При этом общая логика «Слез об убитом и задушенном» заключается в том, что от центрального травмирующего События (убийство Волкова, обвинение в этом убийстве Харитонова и угроза экспертизы) расходится в разные стороны множество более мелких, рядовых, бытовых, но тоже довольно болезненных происшествий. Важно, что на все болезненные происшествия Харитонов реагирует слабо: не лезет в драку, не ругается, не отпускает язвительных шуток – но вместо этого всегда создает текст.

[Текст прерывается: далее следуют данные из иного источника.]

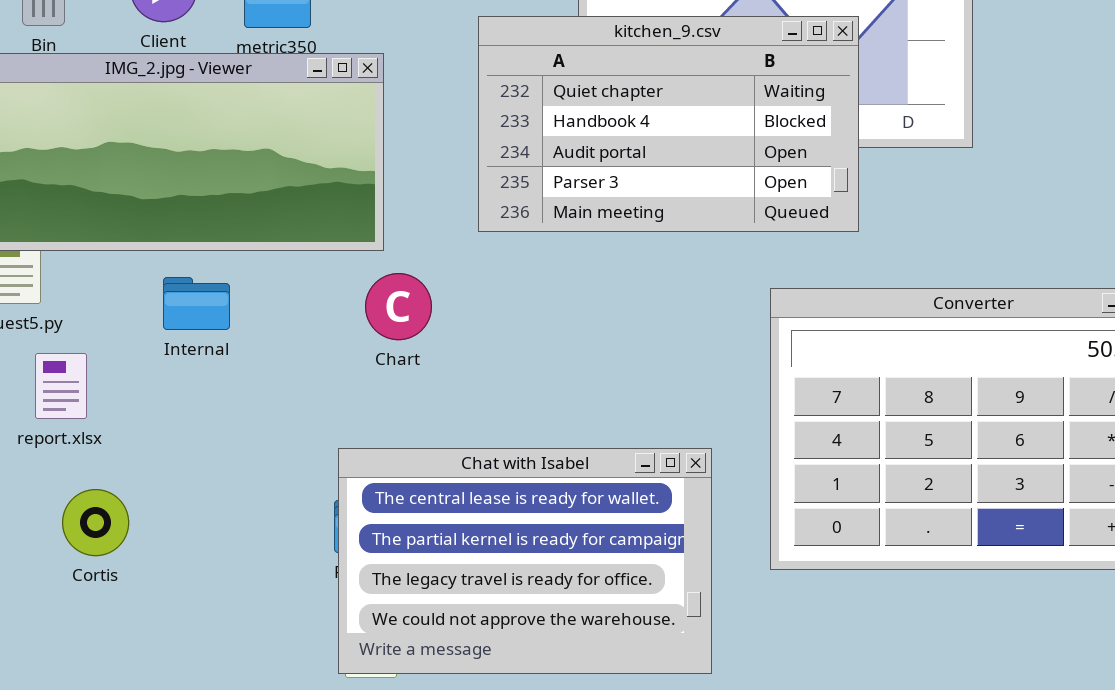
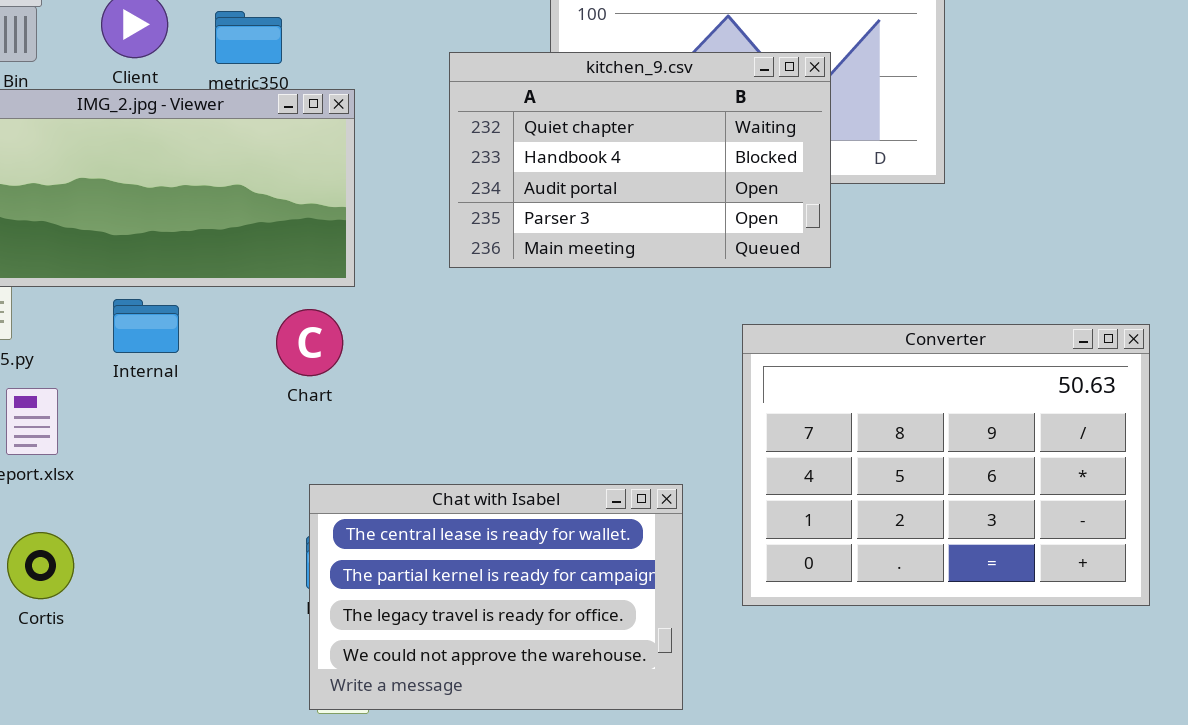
Chart: [365,273,432,340] -> [276,309,343,376], moved
Internal: [163,277,230,330] -> [113,299,179,353], moved
Cortis: [62,489,129,556] -> [7,532,74,599], moved

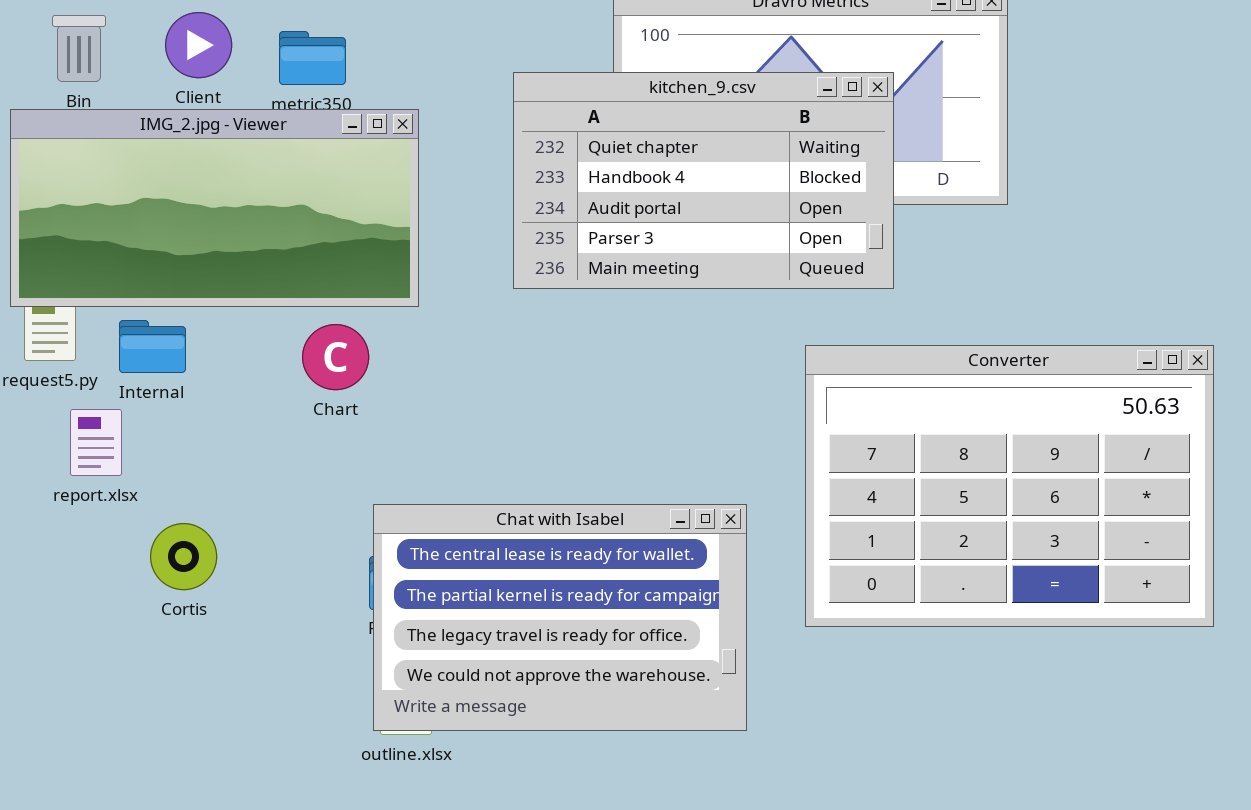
Internal: [113,299,179,353] -> [119,320,186,373], moved
Chart: [276,309,343,376] -> [302,324,369,390], moved
Cortis: [7,532,74,599] -> [150,523,217,590], moved

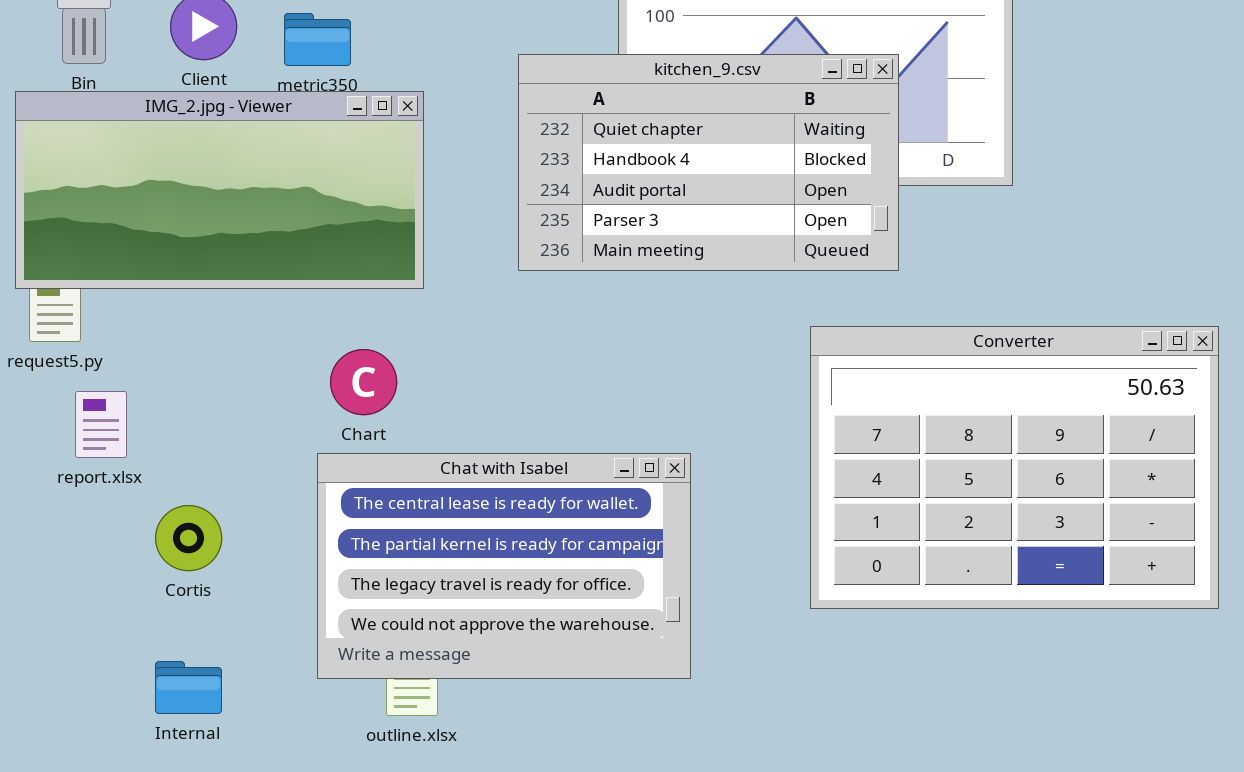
Internal: [119,320,186,373] -> [155,661,222,714], moved
Chart: [302,324,369,390] -> [330,349,397,415], moved
Chat with Isabel: [373,504,747,731] -> [317,453,691,679], moved

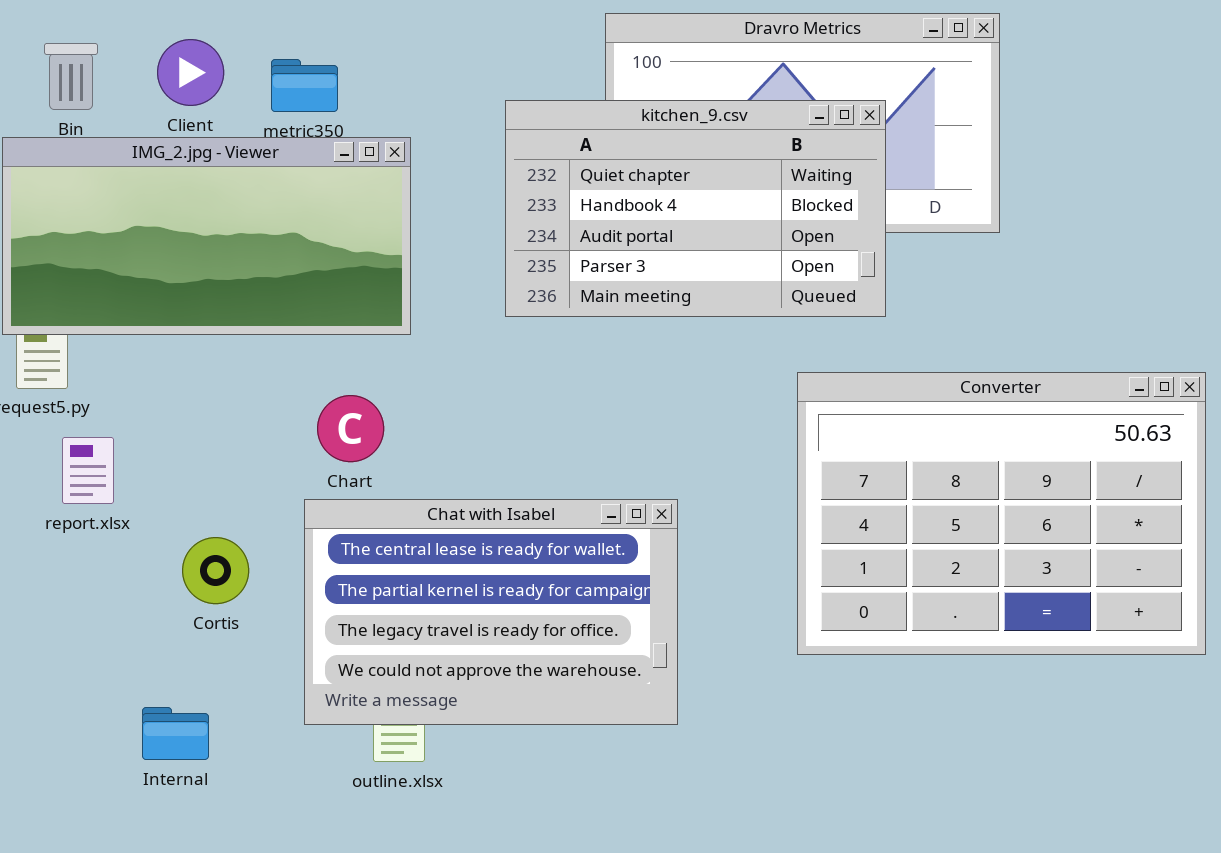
Cortis: [155,505,222,571] -> [182,537,249,604], moved

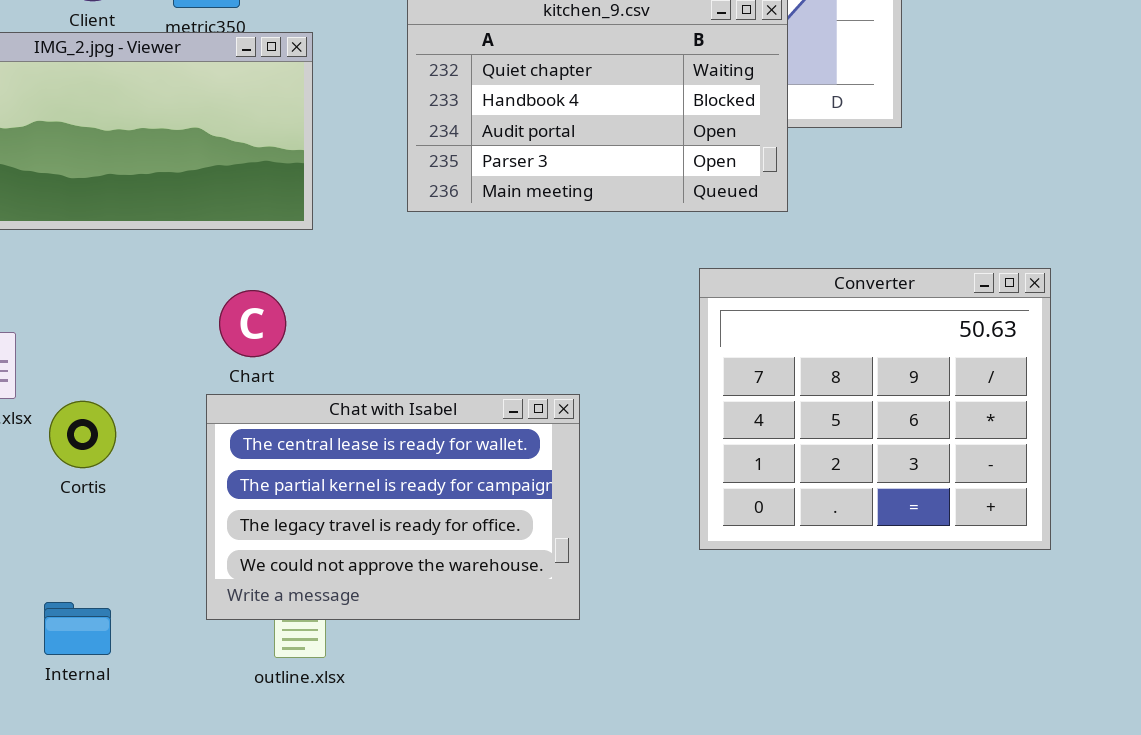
Converter: [797,372,1206,655] -> [699,268,1051,550], resized
Cortis: [182,537,249,604] -> [49,401,116,468], moved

С Харитоновым разрывает знакомство Людмила Петрушевская (1: 280–281), и Харитонов не пытается спорить – но пишет в ответ письмо: «Уважаемая Л. Как я ни объясняй тот разговор с Вами, ничего не объяснить никогда. Крест на мне поставлен. Ну раз Вам так нужно, отторгнуть (меня), значит, так нужно. И нечего мне Вам в этом мешать» (264). Харитонова оскорбляет сценарист Олег Осетинский[597], и Харитонов не пробует пресечь оскорбления – но пишет потом заметку: «Итак, дорогой N., О. ведь оскорблял меня как мог а я молчал. Делал вид что ничего не происходит. Он мерзавец, бандит, но я ведь никак ему не ответил. Не надо делать вид что ничего не происходит и посмеиваться, мол, он дурак и так шутит. Так не шутят» (261). Харитонову устраивает истерику знакомая студентка Татьяна Матанцева (525), и он не может спасти от нее любимую посуду – но может потом написать об этом: «Если тебе молодая телка нужно выплеснуться найди себе стенку побейся расковыряй себе лицо но все на себе; на себе, у меня собственная жизнь тебе никто не дал прав сопля касаться ее не зная цены этим вещам дарёным с любовью» (250). Харитонова многократно вызывают в ВЦСПС и горком КПСС, расследуя случившийся в Новосибирске скандал, и Харитонов не старается отстоять свою работу, но снова пишет – заявление об увольнении из ДК «Москворечье»: «в связи с полной обреченностью нормальной творческой работы в обстановке предвзятости и заведомого недоверия прошу освободить меня от занимаемой должности» (224).